Arguably the best part was all of the free food.  If you looked hard enough you were able to find at least one place or event that had free food, so naturally that was one of our top priorities.  We attended various student organization bbqs, picked up free pizza from Pizza Hut while also entering to win our height in pizza, and attended a cultural potluck put on by the International Society of which we are all now members.  The International Society is the largest and most active student group on campus with over 500 members from all over the world who participate in a whole range free and promotional parties and relaxing events and pre-planned trips around Scotland.

We also attended a couple of live shows.  The first of which was a stand-up comedian who was notorious for heckling the crowd, and of course we were the lucky Americans he picked on for about half the show.  However, I will say that this was actually one of the more memorable cultural experiences I have had here.  Although he spoke in English, he had an incredibly thick accent and when he talked quickly or dropped his tone for comedic effect, I completely missed the punchline because I couldn’t understand what it was he was saying.  Also, not being from the UK we missed out on alot of the slang and social idiosyncracies that he was poking fun at.  The other live show we attended was a comedic hypnotist.  I had seen a similar show at my college orientation and really wanted to be hypnotized this time, but I failed the initial test.  Apparently I am too logical and independent to be put under the spell of another person.  Although I wasn’t able to be hypnotized, a fair few definitely were and were soon convinced they were the Queen of England or Santa’s little helper or glued to a chair.
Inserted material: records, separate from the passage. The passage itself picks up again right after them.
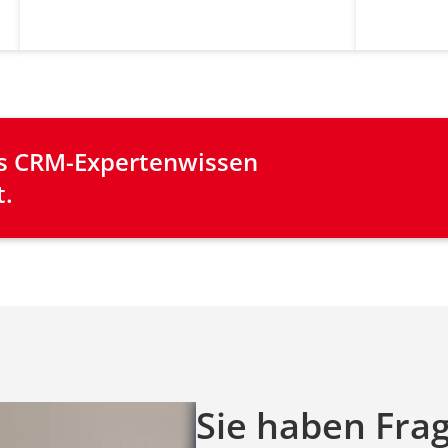
les CRM-Expertenwissen
t.
Sie haben Fra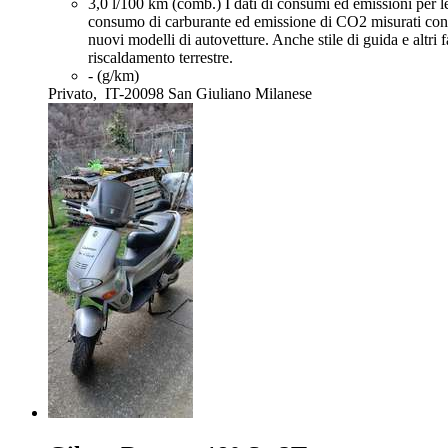
3,0 l/100 km (comb.)
I dati di consumi ed emissioni per le
consumo di carburante ed emissione di CO2 misurati con i
nuovi modelli di autovetture. Anche stile di guida e altri
riscaldamento terrestre.
- (g/km)
Privato,
IT-20098 San Giuliano Milanese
And of course we couldn’t fully experience Fresher’s Week without partaking in the nighttime festivities. At the University of Glasgow there are two student unions, the Queen Margaret Union (QMU) and the Glasgow University Union (GUU) which are essentially huge buildings that house bars and clubs and host student run events, sort of like a big frat/sorority/student government organization all rolled into one.    Every night during Fresher’s Week the two unions competed to get the most number of students at their union and we split our time between the two.

My favorite event at the QMU was a Headphone Disco.  Sounds interesting, right? Well it was.  The basic concept is as follows:  At the door everyone is given a set of wireless headphones that have two different listening channels that correspond to the music being played by two different djs.  If you don’t like what one dj is playing you switch the channel to the other.  It was sort of an eerie feeling seeing a huge group of people jamming out, and then removing your headphones and it being almost silent.  I say almost silent because what it really turned into was a contest between the djs to have more people listening to their station than the other, and the way they determined that was by how loudly people were singing along to the song they were playing.  It was a really fun and interesting experience I won’t soon forget.

Headphone Disco at the QMU

At the GUU the craziest night was hands down the Foam Party.  The club was packed with people in t-shirts and shorts or swimsuits, rocking out to great music and being blasted with a huge foam cannon that created a three foot layer of foam that coated the entire floor.

Foamless party at The Hive, club in the GUU.  I didn’t bring my camera to the foam party for fear of ruining it.

Needless to say the first two weeks in Glasgow were action packed and full of memories I will never forget.  The hardest part was getting back into work mode after two weeks of relaxation and partying.  But I have, and am now settling into more of a routine and finally starting to feel like I am a student abroad, rather than just a tourist.